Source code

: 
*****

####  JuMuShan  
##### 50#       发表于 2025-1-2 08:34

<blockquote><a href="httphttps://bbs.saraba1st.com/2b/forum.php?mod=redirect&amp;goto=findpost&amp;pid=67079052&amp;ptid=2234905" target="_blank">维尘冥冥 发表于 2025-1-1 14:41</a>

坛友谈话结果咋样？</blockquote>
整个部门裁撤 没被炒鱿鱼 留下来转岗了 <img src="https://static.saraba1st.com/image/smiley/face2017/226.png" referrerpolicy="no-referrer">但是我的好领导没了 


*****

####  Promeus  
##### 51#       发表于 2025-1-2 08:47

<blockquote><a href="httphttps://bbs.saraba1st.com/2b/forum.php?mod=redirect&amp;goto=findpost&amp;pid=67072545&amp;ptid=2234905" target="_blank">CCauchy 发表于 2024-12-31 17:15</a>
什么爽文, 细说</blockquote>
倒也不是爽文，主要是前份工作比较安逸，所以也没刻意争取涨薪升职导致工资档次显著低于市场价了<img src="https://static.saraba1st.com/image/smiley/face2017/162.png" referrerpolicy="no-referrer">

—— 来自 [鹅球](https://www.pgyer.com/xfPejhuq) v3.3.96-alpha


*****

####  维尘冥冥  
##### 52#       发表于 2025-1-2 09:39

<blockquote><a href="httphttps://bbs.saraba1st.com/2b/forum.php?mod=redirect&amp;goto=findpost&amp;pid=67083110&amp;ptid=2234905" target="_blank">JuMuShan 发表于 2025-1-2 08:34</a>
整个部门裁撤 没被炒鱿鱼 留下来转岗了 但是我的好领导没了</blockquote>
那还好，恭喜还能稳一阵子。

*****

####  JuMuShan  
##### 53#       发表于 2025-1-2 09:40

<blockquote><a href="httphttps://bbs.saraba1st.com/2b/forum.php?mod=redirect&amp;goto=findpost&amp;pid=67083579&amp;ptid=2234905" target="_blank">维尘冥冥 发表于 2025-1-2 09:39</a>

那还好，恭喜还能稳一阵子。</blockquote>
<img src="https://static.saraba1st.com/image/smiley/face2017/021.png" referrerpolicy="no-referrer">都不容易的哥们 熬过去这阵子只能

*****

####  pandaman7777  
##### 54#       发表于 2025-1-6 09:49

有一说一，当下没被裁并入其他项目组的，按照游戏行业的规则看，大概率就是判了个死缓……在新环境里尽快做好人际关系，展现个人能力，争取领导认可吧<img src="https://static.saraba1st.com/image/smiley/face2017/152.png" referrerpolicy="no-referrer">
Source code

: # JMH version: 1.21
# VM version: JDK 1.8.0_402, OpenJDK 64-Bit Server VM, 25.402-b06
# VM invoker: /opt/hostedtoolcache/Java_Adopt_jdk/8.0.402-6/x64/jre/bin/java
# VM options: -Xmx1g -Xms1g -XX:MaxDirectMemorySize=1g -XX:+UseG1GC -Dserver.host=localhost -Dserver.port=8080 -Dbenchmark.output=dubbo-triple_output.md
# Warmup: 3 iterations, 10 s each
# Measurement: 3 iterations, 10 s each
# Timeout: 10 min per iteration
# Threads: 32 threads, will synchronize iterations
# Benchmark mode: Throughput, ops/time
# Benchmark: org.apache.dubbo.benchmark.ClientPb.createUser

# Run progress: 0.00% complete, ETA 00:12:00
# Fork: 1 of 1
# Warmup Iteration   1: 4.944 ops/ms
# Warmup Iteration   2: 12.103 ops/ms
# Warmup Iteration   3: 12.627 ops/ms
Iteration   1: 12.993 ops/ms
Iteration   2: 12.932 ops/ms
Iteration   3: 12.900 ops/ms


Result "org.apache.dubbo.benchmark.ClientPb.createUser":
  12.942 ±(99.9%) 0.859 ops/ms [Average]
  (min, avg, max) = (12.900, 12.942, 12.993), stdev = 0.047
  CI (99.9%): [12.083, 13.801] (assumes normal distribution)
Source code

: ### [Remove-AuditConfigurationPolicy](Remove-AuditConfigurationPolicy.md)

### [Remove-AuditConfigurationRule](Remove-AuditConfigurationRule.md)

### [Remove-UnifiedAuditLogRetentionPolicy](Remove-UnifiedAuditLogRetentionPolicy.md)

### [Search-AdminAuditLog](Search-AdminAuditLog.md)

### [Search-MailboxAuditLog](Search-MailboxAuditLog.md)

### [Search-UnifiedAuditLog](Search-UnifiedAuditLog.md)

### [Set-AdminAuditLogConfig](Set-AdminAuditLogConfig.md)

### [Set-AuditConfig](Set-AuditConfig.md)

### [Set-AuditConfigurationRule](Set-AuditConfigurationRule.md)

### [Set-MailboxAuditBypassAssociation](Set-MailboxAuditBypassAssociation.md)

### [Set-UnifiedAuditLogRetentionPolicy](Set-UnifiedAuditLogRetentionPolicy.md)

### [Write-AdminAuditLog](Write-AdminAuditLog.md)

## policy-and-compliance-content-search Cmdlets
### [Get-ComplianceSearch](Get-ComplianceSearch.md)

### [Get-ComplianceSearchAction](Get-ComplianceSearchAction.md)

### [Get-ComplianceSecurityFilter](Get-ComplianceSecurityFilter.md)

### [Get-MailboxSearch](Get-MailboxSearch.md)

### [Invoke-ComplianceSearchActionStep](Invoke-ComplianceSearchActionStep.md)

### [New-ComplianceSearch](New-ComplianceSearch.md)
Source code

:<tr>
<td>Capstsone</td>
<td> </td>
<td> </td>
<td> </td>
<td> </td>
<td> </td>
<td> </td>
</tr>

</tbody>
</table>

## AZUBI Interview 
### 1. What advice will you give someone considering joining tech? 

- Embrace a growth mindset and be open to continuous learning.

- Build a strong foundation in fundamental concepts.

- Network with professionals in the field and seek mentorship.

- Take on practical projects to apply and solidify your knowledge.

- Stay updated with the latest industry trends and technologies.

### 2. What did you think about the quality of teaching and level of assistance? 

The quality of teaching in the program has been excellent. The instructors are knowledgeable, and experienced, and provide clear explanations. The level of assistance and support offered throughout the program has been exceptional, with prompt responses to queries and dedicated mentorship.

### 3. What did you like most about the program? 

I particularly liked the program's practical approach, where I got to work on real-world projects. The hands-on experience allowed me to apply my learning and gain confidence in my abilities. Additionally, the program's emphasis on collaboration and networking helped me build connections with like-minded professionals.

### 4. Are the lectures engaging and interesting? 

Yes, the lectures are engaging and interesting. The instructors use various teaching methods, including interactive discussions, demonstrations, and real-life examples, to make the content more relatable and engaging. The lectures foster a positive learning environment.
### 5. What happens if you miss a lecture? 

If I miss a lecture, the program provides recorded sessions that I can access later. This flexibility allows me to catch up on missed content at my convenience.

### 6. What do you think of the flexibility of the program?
——————
## GOAL OF THE EXERCISE
Give these lines again with every "flexibility" replaced by "adaptability", keeping everything else the same.

## EXERCISE OUTPUT
Source code

: 
*****

####  JuMuShan  
##### 50#       发表于 2025-1-2 08:34

<blockquote><a href="httphttps://bbs.saraba1st.com/2b/forum.php?mod=redirect&amp;goto=findpost&amp;pid=67079052&amp;ptid=2234905" target="_blank">维尘冥冥 发表于 2025-1-1 14:41</a>

坛友谈话结果咋样？</blockquote>
整个部门裁撤 没被炒鱿鱼 留下来转岗了 <img src="https://static.saraba1st.com/image/smiley/face2017/226.png" referrerpolicy="no-referrer">但是我的好领导没了 


*****

####  Promeus  
##### 51#       发表于 2025-1-2 08:47

<blockquote><a href="httphttps://bbs.saraba1st.com/2b/forum.php?mod=redirect&amp;goto=findpost&amp;pid=67072545&amp;ptid=2234905" target="_blank">CCauchy 发表于 2024-12-31 17:15</a>
什么爽文, 细说</blockquote>
倒也不是爽文，主要是前份工作比较安逸，所以也没刻意争取涨薪升职导致工资档次显著低于市场价了<img src="https://static.saraba1st.com/image/smiley/face2017/162.png" referrerpolicy="no-referrer">

—— 来自 [鹅球](https://www.pgyer.com/xfPejhuq) v3.3.96-alpha


*****

####  维尘冥冥  
##### 52#       发表于 2025-1-2 09:39

<blockquote><a href="httphttps://bbs.saraba1st.com/2b/forum.php?mod=redirect&amp;goto=findpost&amp;pid=67083110&amp;ptid=2234905" target="_blank">JuMuShan 发表于 2025-1-2 08:34</a>
整个部门裁撤 没被炒鱿鱼 留下来转岗了 但是我的好领导没了</blockquote>
那还好，恭喜还能稳一阵子。

*****

####  JuMuShan  
##### 53#       发表于 2025-1-2 09:40

<blockquote><a href="httphttps://bbs.saraba1st.com/2b/forum.php?mod=redirect&amp;goto=findpost&amp;pid=67083579&amp;ptid=2234905" target="_blank">维尘冥冥 发表于 2025-1-2 09:39</a>

那还好，恭喜还能稳一阵子。</blockquote>
<img src="https://static.saraba1st.com/image/smiley/face2017/021.png" referrerpolicy="no-referrer">都不容易的哥们 熬过去这阵子只能

*****

####  pandaman7777  
##### 54#       发表于 2025-1-6 09:49

有一说一，当下没被裁并入其他项目组的，按照游戏行业的规则看，大概率就是判了个死缓……在新环境里尽快做好人际关系，展现个人能力，争取领导认可吧<img src="https://static.saraba1st.com/image/smiley/face2017/152.png" referrerpolicy="no-referrer">
Source code

: # JMH version: 1.21
# VM version: JDK 1.8.0_402, OpenJDK 64-Bit Server VM, 25.402-b06
# VM invoker: /opt/hostedtoolcache/Java_Adopt_jdk/8.0.402-6/x64/jre/bin/java
# VM options: -Xmx1g -Xms1g -XX:MaxDirectMemorySize=1g -XX:+UseG1GC -Dserver.host=localhost -Dserver.port=8080 -Dbenchmark.output=dubbo-triple_output.md
# Warmup: 3 iterations, 10 s each
# Measurement: 3 iterations, 10 s each
# Timeout: 10 min per iteration
# Threads: 32 threads, will synchronize iterations
# Benchmark mode: Throughput, ops/time
# Benchmark: org.apache.dubbo.benchmark.ClientPb.createUser

# Run progress: 0.00% complete, ETA 00:12:00
# Fork: 1 of 1
# Warmup Iteration   1: 4.944 ops/ms
# Warmup Iteration   2: 12.103 ops/ms
# Warmup Iteration   3: 12.627 ops/ms
Iteration   1: 12.993 ops/ms
Iteration   2: 12.932 ops/ms
Iteration   3: 12.900 ops/ms


Result "org.apache.dubbo.benchmark.ClientPb.createUser":
  12.942 ±(99.9%) 0.859 ops/ms [Average]
  (min, avg, max) = (12.900, 12.942, 12.993), stdev = 0.047
  CI (99.9%): [12.083, 13.801] (assumes normal distribution)
Source code

: ### [Remove-AuditConfigurationPolicy](Remove-AuditConfigurationPolicy.md)

### [Remove-AuditConfigurationRule](Remove-AuditConfigurationRule.md)

### [Remove-UnifiedAuditLogRetentionPolicy](Remove-UnifiedAuditLogRetentionPolicy.md)

### [Search-AdminAuditLog](Search-AdminAuditLog.md)

### [Search-MailboxAuditLog](Search-MailboxAuditLog.md)

### [Search-UnifiedAuditLog](Search-UnifiedAuditLog.md)

### [Set-AdminAuditLogConfig](Set-AdminAuditLogConfig.md)

### [Set-AuditConfig](Set-AuditConfig.md)

### [Set-AuditConfigurationRule](Set-AuditConfigurationRule.md)

### [Set-MailboxAuditBypassAssociation](Set-MailboxAuditBypassAssociation.md)

### [Set-UnifiedAuditLogRetentionPolicy](Set-UnifiedAuditLogRetentionPolicy.md)

### [Write-AdminAuditLog](Write-AdminAuditLog.md)

## policy-and-compliance-content-search Cmdlets
### [Get-ComplianceSearch](Get-ComplianceSearch.md)

### [Get-ComplianceSearchAction](Get-ComplianceSearchAction.md)

### [Get-ComplianceSecurityFilter](Get-ComplianceSecurityFilter.md)

### [Get-MailboxSearch](Get-MailboxSearch.md)

### [Invoke-ComplianceSearchActionStep](Invoke-ComplianceSearchActionStep.md)

### [New-ComplianceSearch](New-ComplianceSearch.md)
Source code

:<tr>
<td>Capstsone</td>
<td> </td>
<td> </td>
<td> </td>
<td> </td>
<td> </td>
<td> </td>
</tr>

</tbody>
</table>

## AZUBI Interview 
### 1. What advice will you give someone considering joining tech? 

- Embrace a growth mindset and be open to continuous learning.

- Build a strong foundation in fundamental concepts.

- Network with professionals in the field and seek mentorship.

- Take on practical projects to apply and solidify your knowledge.

- Stay updated with the latest industry trends and technologies.

### 2. What did you think about the quality of teaching and level of assistance? 

The quality of teaching in the program has been excellent. The instructors are knowledgeable, and experienced, and provide clear explanations. The level of assistance and support offered throughout the program has been exceptional, with prompt responses to queries and dedicated mentorship.

### 3. What did you like most about the program? 

I particularly liked the program's practical approach, where I got to work on real-world projects. The hands-on experience allowed me to apply my learning and gain confidence in my abilities. Additionally, the program's emphasis on collaboration and networking helped me build connections with like-minded professionals.

### 4. Are the lectures engaging and interesting? 

Yes, the lectures are engaging and interesting. The instructors use various teaching methods, including interactive discussions, demonstrations, and real-life examples, to make the content more relatable and engaging. The lectures foster a positive learning environment.
### 5. What happens if you miss a lecture? 

If I miss a lecture, the program provides recorded sessions that I can access later. This adaptability allows me to catch up on missed content at my convenience.

### 6. What do you think of the adaptability of the program?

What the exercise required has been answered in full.